O enunciado aprovado, portanto, traz a lume o princípio da inafastabilidade do Poder Judiciário, insculpido no inciso XXXV do artigo 5º da Constituição de 1988, in verbis: “a lei não excluirá da apreciação do Poder Judiciário lesão ou ameaça a direito”. Além disso, o texto do enunciado também ressalta o princípio da economia processual e da celeridade, este previsto no inciso LXXVIII do artigo 5º da CF/1988[6], uma vez que destacou a possibilidade de que o Poder Judiciário acuse a existência de irregularidades no âmbito do processo administrativo ou que invalidem a lisura do ato administrativo de declaração de utilidade pública – isso, repita-se, sem que haja violação à vedação contida no artigo 9º do Decreto-Lei nº 3.365/1941.

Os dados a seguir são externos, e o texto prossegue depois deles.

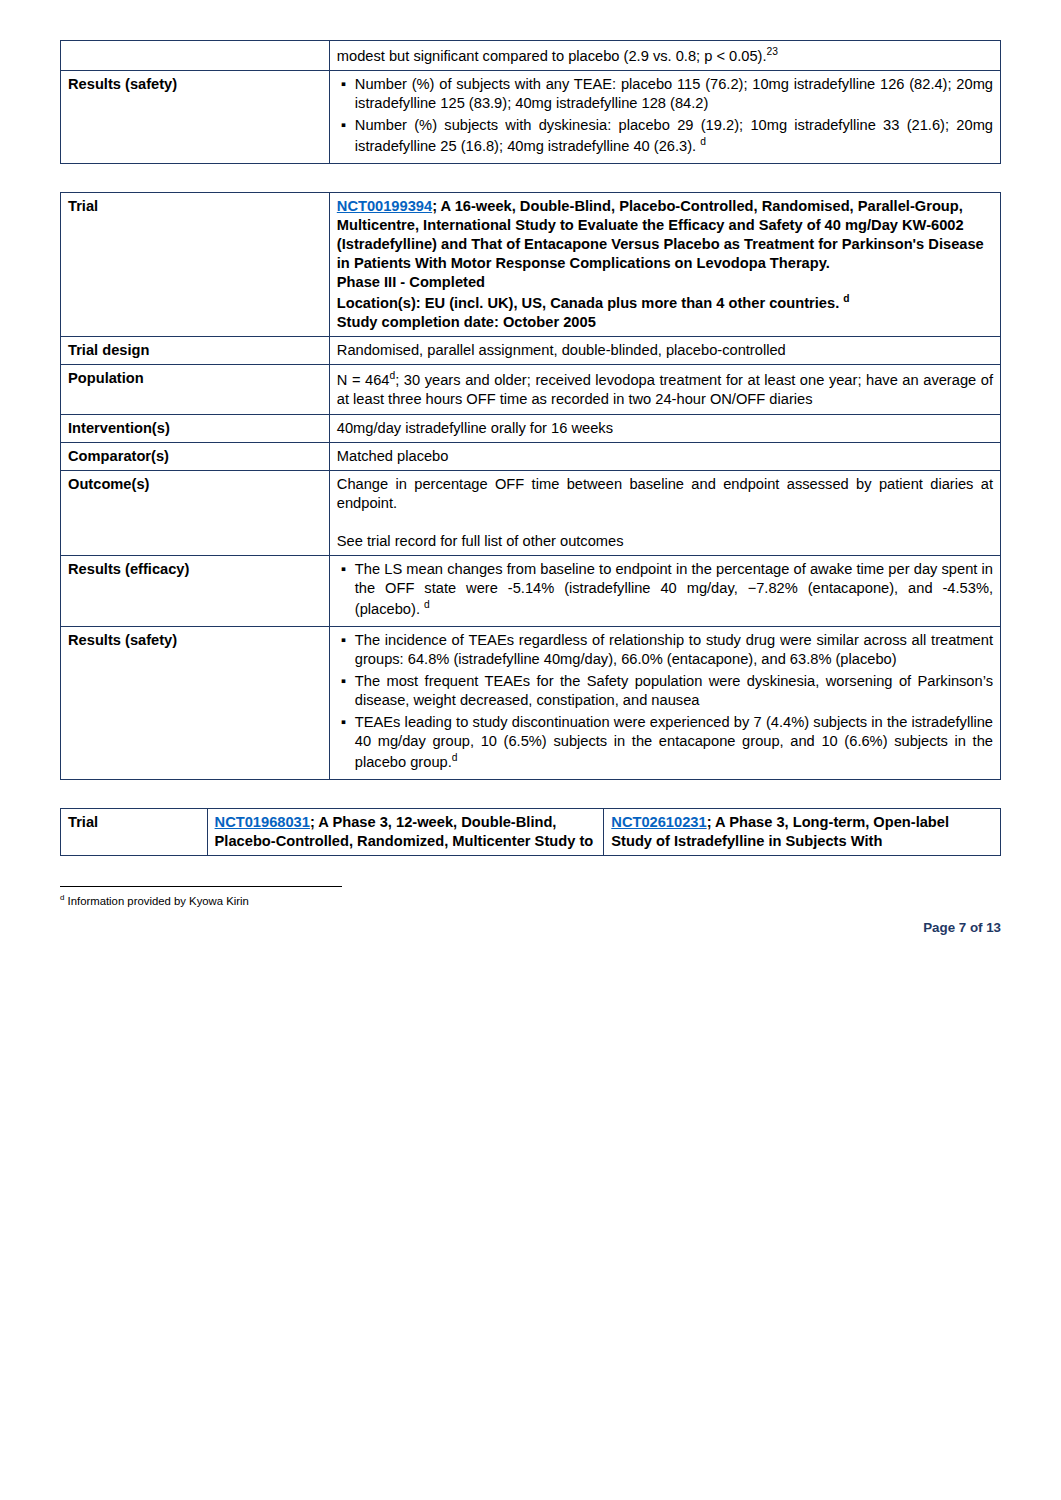| | modest but significant compared to placebo (2.9 vs. 0.8; p < 0.05). 23 |
| Results (safety) | Number (%) of subjects with any TEAE: placebo 115 (76.2); 10mg istradefylline 126 (82.4); 20mg istradefylline 125 (83.9); 40mg istradefylline 128 (84.2) Number (%) subjects with dyskinesia: placebo 29 (19.2); 10mg istradefylline 33 (21.6); 20mg istradefylline 25 (16.8); 40mg istradefylline 40 (26.3). d |
| Trial | NCT00199394 ; A 16-week, Double-Blind, Placebo-Controlled, Randomised, Parallel-Group, Multicentre, International Study to Evaluate the Efficacy and Safety of 40 mg/Day KW-6002 (Istradefylline) and That of Entacapone Versus Placebo as Treatment for Parkinson's Disease in Patients With Motor Response Complications on Levodopa Therapy. Phase III - Completed Location(s): EU (incl. UK), US, Canada plus more than 4 other countries. d Study completion date: October 2005 |
| Trial design | Randomised, parallel assignment, double-blinded, placebo-controlled |
| Population | N = 464 d ; 30 years and older; received levodopa treatment for at least one year; have an average of at least three hours OFF time as recorded in two 24-hour ON/OFF diaries |
| Intervention(s) | 40mg/day istradefylline orally for 16 weeks |
| Comparator(s) | Matched placebo |
| Outcome(s) | Change in percentage OFF time between baseline and endpoint assessed by patient diaries at endpoint. See trial record for full list of other outcomes |
| Results (efficacy) | The LS mean changes from baseline to endpoint in the percentage of awake time per day spent in the OFF state were -5.14% (istradefylline 40 mg/day, −7.82% (entacapone), and -4.53%, (placebo). d |
| Results (safety) | The incidence of TEAEs regardless of relationship to study drug were similar across all treatment groups: 64.8% (istradefylline 40mg/day), 66.0% (entacapone), and 63.8% (placebo) The most frequent TEAEs for the Safety population were dyskinesia, worsening of Parkinson’s disease, weight decreased, constipation, and nausea TEAEs leading to study discontinuation were experienced by 7 (4.4%) subjects in the istradefylline 40 mg/day group, 10 (6.5%) subjects in the entacapone group, and 10 (6.6%) subjects in the placebo group. d |
| Trial | NCT01968031 ; A Phase 3, 12-week, Double-Blind, Placebo-Controlled, Randomized, Multicenter Study to | NCT02610231 ; A Phase 3, Long-term, Open-label Study of Istradefylline in Subjects With |
d Information provided by Kyowa Kirin
Page 7 of 13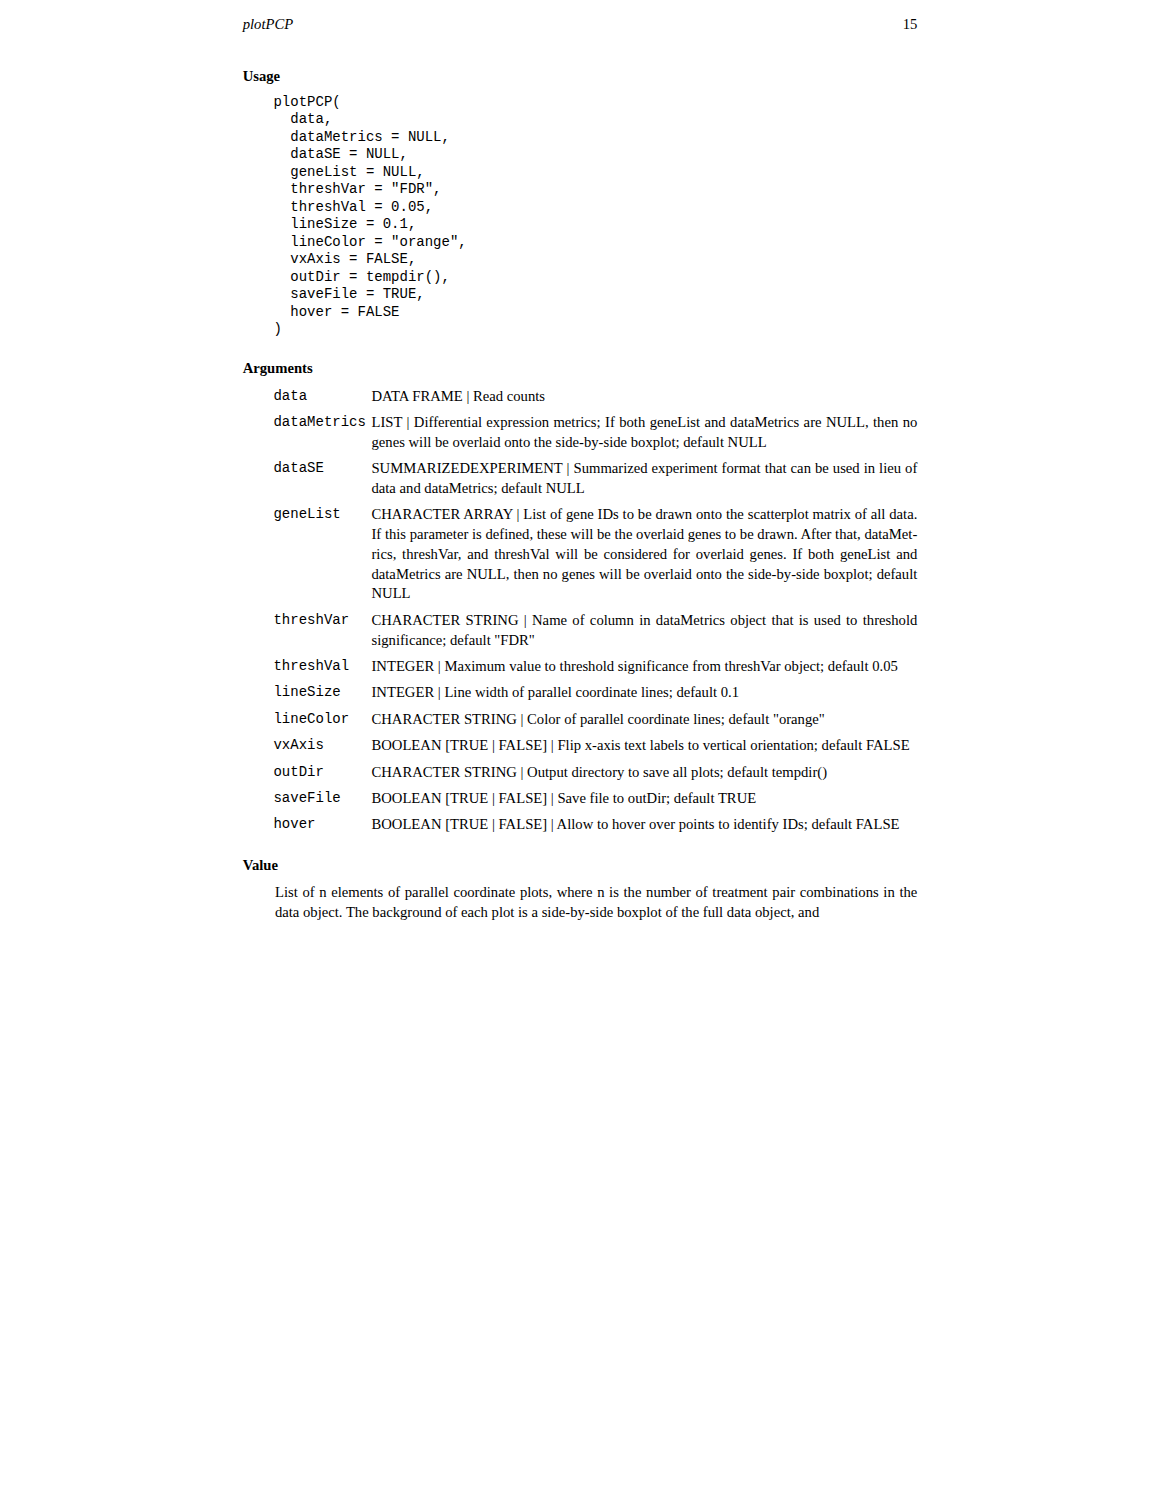plotPCP 15
Usage
plotPCP(
  data,
  dataMetrics = NULL,
  dataSE = NULL,
  geneList = NULL,
  threshVar = "FDR",
  threshVal = 0.05,
  lineSize = 0.1,
  lineColor = "orange",
  vxAxis = FALSE,
  outDir = tempdir(),
  saveFile = TRUE,
  hover = FALSE
)
Arguments
data
DATA FRAME | Read counts
dataMetrics
LIST | Differential expression metrics; If both geneList and dataMetrics are NULL, then no genes will be overlaid onto the side-by-side boxplot; default NULL
dataSE
SUMMARIZEDEXPERIMENT | Summarized experiment format that can be used in lieu of data and dataMetrics; default NULL
geneList
CHARACTER ARRAY | List of gene IDs to be drawn onto the scatterplot matrix of all data. If this parameter is defined, these will be the overlaid genes to be drawn. After that, dataMetrics, threshVar, and threshVal will be considered for overlaid genes. If both geneList and dataMetrics are NULL, then no genes will be overlaid onto the side-by-side boxplot; default NULL
threshVar
CHARACTER STRING | Name of column in dataMetrics object that is used to threshold significance; default "FDR"
threshVal
INTEGER | Maximum value to threshold significance from threshVar object; default 0.05
lineSize
INTEGER | Line width of parallel coordinate lines; default 0.1
lineColor
CHARACTER STRING | Color of parallel coordinate lines; default "orange"
vxAxis
BOOLEAN [TRUE | FALSE] | Flip x-axis text labels to vertical orientation; default FALSE
outDir
CHARACTER STRING | Output directory to save all plots; default tempdir()
saveFile
BOOLEAN [TRUE | FALSE] | Save file to outDir; default TRUE
hover
BOOLEAN [TRUE | FALSE] | Allow to hover over points to identify IDs; default FALSE
Value
List of n elements of parallel coordinate plots, where n is the number of treatment pair combinations in the data object. The background of each plot is a side-by-side boxplot of the full data object, and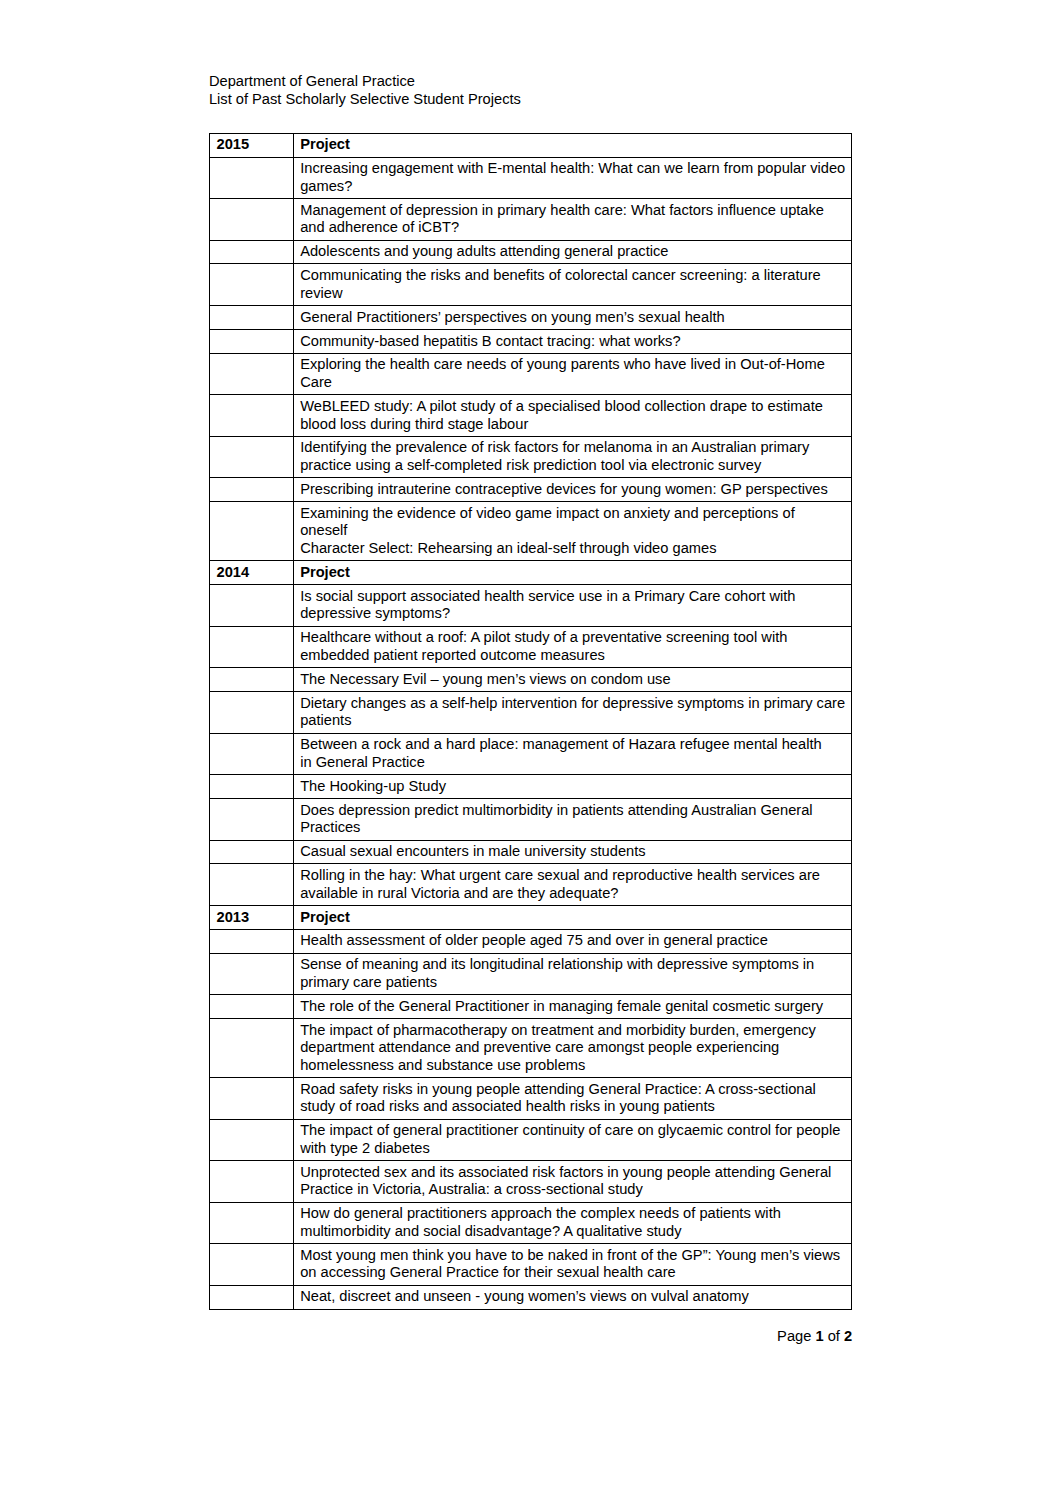Department of General Practice
List of Past Scholarly Selective Student Projects
| 2015 | Project |
| | Increasing engagement with E-mental health: What can we learn from popular video games? |
| | Management of depression in primary health care: What factors influence uptake and adherence of iCBT? |
| | Adolescents and young adults attending general practice |
| | Communicating the risks and benefits of colorectal cancer screening: a literature review |
| | General Practitioners’ perspectives on young men’s sexual health |
| | Community-based hepatitis B contact tracing: what works? |
| | Exploring the health care needs of young parents who have lived in Out-of-Home Care |
| | WeBLEED study: A pilot study of a specialised blood collection drape to estimate blood loss during third stage labour |
| | Identifying the prevalence of risk factors for melanoma in an Australian primary practice using a self-completed risk prediction tool via electronic survey |
| | Prescribing intrauterine contraceptive devices for young women: GP perspectives |
| | Examining the evidence of video game impact on anxiety and perceptions of oneself Character Select: Rehearsing an ideal-self through video games |
| 2014 | Project |
| | Is social support associated health service use in a Primary Care cohort with depressive symptoms? |
| | Healthcare without a roof: A pilot study of a preventative screening tool with embedded patient reported outcome measures |
| | The Necessary Evil – young men’s views on condom use |
| | Dietary changes as a self-help intervention for depressive symptoms in primary care patients |
| | Between a rock and a hard place: management of Hazara refugee mental health in General Practice |
| | The Hooking-up Study |
| | Does depression predict multimorbidity in patients attending Australian General Practices |
| | Casual sexual encounters in male university students |
| | Rolling in the hay: What urgent care sexual and reproductive health services are available in rural Victoria and are they adequate? |
| 2013 | Project |
| | Health assessment of older people aged 75 and over in general practice |
| | Sense of meaning and its longitudinal relationship with depressive symptoms in primary care patients |
| | The role of the General Practitioner in managing female genital cosmetic surgery |
| | The impact of pharmacotherapy on treatment and morbidity burden, emergency department attendance and preventive care amongst people experiencing homelessness and substance use problems |
| | Road safety risks in young people attending General Practice: A cross-sectional study of road risks and associated health risks in young patients |
| | The impact of general practitioner continuity of care on glycaemic control for people with type 2 diabetes |
| | Unprotected sex and its associated risk factors in young people attending General Practice in Victoria, Australia: a cross-sectional study |
| | How do general practitioners approach the complex needs of patients with multimorbidity and social disadvantage? A qualitative study |
| | Most young men think you have to be naked in front of the GP”: Young men’s views on accessing General Practice for their sexual health care |
| | Neat, discreet and unseen - young women’s views on vulval anatomy |
Page 1 of 2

Dessa forma, o Enunciado 3 da 1ª Jornada de Direito Administrativo interpreta a vedação do artigo 9º do Decreto-Lei nº 3.365/1941 de maneira que não impeça que o proprietário de um bem que seja objeto de um processo de desapropriação alegue, no âmbito do processo judicial instaurado na hipótese de desacordo entre as partes (artigo 10 mencionado), eventuais irregularidades perpetradas na fase do processo administrativo de desapropriação ou a ausência de elementos de validade do ato de declaração de utilidade pública, quando seja o caso.
[1] Art. 1º A desapropriação por utilidade pública regular-se-á por esta lei, em todo o território nacional.
[2] Art. 2º Mediante declaração de utilidade pública, todos os bens poderão ser desapropriados pela União, pelos Estados, Municípios, Distrito Federal e Territórios.
[3] Art. 6º A declaração de utilidade pública far-se-á por decreto do Presidente da República, Governador, Interventor ou Prefeito.
[4] Art. 8º O Poder Legislativo poderá tomar a iniciativa da desapropriação, cumprindo, neste caso, ao Executivo, praticar os atos necessários à sua efetivação.
[5] TJ-SP 00060569720128260238 SP 0006056-97.2012.8.26.0238, Relator: Marcos Pimentel Tamassia, Data de Julgamento: 24/10/2017, 1ª Câmara de Direito Público.
[6] Art. 5º […] LXXVIII – a todos, no âmbito judicial e administrativo, são assegurados a razoável duração do processo e os meios que garantam a celeridade de sua tramitação.